Problem statement: Return each line of the records below that contains the string "must", paying attention to uppercase and lowercase.

Supplied records:
-------
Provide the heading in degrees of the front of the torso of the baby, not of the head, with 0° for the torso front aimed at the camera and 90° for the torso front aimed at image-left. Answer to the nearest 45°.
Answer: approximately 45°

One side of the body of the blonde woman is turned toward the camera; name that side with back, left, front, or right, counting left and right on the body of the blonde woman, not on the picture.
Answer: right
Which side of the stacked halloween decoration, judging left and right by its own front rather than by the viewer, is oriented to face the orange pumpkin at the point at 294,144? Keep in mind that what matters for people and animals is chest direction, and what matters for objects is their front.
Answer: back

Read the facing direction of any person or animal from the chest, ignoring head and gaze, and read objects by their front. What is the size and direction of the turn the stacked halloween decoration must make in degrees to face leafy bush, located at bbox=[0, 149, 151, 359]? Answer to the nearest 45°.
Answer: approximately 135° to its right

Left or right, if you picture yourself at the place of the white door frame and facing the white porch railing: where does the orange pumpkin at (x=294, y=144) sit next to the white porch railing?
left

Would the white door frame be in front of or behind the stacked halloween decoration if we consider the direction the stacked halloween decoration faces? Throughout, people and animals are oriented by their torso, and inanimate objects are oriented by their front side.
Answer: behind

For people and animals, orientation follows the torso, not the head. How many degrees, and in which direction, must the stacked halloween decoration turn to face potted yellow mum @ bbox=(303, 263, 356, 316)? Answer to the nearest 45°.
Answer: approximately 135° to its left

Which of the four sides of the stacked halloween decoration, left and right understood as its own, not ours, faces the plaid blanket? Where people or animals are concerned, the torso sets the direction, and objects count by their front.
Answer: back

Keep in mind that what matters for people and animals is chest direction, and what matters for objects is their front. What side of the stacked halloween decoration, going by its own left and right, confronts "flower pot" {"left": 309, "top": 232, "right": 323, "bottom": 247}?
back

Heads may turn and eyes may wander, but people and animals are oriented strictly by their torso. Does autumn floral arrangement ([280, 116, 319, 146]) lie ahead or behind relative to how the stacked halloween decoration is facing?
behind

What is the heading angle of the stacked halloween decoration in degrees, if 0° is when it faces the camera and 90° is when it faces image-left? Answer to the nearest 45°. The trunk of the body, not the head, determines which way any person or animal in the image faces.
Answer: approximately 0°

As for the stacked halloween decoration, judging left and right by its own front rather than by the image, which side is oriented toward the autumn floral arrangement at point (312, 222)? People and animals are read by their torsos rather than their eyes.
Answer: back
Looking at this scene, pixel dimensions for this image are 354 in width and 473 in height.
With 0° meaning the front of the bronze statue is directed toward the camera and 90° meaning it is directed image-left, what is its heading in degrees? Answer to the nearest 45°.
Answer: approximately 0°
-------
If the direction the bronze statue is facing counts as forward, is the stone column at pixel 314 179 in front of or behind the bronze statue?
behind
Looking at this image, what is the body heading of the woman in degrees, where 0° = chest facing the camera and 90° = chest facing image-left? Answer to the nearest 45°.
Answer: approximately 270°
-------
Output of the exercise:
Read the facing direction of any person or animal from the chest, ignoring head and gaze, and read objects by their front. What is the size and direction of the turn the stacked halloween decoration must make in degrees to face leafy bush, located at bbox=[0, 149, 151, 359]? Answer to the nearest 45°.
For people and animals, orientation follows the torso, not the head. How many degrees, and in which direction, must the stacked halloween decoration turn to face potted yellow mum @ bbox=(303, 263, 356, 316)? Answer to the nearest 45°.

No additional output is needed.